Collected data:
####################

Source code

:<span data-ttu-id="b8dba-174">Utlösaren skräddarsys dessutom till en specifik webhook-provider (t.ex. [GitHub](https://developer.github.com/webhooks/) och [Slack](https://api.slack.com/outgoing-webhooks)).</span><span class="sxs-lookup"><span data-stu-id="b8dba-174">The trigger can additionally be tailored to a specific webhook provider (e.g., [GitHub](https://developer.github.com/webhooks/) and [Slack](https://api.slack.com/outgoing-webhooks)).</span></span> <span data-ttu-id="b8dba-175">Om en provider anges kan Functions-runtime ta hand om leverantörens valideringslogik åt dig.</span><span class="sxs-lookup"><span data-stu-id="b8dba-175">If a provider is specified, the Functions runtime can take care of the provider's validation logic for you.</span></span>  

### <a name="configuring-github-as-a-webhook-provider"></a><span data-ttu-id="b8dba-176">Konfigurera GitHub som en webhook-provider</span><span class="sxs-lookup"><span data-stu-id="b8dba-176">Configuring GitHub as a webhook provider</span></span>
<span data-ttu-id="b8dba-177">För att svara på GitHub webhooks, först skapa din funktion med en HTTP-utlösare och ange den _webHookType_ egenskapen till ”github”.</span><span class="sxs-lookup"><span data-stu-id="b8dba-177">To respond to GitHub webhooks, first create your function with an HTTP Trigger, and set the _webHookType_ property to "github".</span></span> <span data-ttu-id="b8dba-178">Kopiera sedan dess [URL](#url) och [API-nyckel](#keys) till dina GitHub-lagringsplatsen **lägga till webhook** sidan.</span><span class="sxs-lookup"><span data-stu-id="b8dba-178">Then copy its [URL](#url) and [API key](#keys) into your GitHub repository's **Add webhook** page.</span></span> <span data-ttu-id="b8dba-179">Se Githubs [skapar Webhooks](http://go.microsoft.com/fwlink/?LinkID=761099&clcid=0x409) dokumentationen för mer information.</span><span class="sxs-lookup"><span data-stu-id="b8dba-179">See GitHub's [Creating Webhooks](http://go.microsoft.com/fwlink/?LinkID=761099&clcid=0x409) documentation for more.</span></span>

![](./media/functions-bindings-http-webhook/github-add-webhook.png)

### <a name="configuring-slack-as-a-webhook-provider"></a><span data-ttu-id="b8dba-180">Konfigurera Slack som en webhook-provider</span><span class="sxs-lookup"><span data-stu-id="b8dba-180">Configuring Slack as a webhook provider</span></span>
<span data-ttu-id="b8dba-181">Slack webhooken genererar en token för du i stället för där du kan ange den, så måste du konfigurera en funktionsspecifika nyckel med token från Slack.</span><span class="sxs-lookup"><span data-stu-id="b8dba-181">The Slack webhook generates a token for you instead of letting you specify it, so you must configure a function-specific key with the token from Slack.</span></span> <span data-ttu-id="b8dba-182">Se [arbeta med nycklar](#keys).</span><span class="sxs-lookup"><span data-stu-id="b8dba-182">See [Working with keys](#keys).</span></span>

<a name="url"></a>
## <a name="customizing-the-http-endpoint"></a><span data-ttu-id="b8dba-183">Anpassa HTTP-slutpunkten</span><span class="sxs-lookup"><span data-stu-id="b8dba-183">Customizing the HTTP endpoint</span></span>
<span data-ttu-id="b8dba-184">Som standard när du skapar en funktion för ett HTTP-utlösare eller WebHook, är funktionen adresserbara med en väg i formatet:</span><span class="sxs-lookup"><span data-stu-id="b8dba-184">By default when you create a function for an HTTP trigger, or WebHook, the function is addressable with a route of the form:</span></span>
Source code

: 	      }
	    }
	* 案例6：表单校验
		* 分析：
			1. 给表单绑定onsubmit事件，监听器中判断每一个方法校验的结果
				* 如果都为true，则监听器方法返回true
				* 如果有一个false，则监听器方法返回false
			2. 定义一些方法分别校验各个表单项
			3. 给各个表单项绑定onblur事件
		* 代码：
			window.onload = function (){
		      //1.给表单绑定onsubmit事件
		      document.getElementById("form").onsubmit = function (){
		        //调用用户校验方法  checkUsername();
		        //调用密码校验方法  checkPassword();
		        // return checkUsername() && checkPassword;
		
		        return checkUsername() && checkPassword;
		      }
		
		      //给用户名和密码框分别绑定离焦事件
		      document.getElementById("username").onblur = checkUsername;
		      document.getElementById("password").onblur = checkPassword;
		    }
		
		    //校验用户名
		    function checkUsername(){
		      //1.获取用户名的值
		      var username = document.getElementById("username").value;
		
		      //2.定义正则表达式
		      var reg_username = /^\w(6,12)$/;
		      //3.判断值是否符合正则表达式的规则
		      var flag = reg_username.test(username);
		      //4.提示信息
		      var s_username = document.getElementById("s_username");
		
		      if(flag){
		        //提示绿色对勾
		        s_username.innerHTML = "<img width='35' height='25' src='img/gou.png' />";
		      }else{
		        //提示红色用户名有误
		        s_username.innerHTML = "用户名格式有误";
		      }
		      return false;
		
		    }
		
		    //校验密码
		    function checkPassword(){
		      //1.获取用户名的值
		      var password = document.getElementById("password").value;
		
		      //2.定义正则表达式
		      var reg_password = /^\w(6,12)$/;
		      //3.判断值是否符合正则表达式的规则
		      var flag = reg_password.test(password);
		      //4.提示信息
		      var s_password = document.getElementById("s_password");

####################

From the data above, gather every line that includes the word "flag".

Your solution:
		      var flag = reg_username.test(username);
		      if(flag){
		      var flag = reg_password.test(password);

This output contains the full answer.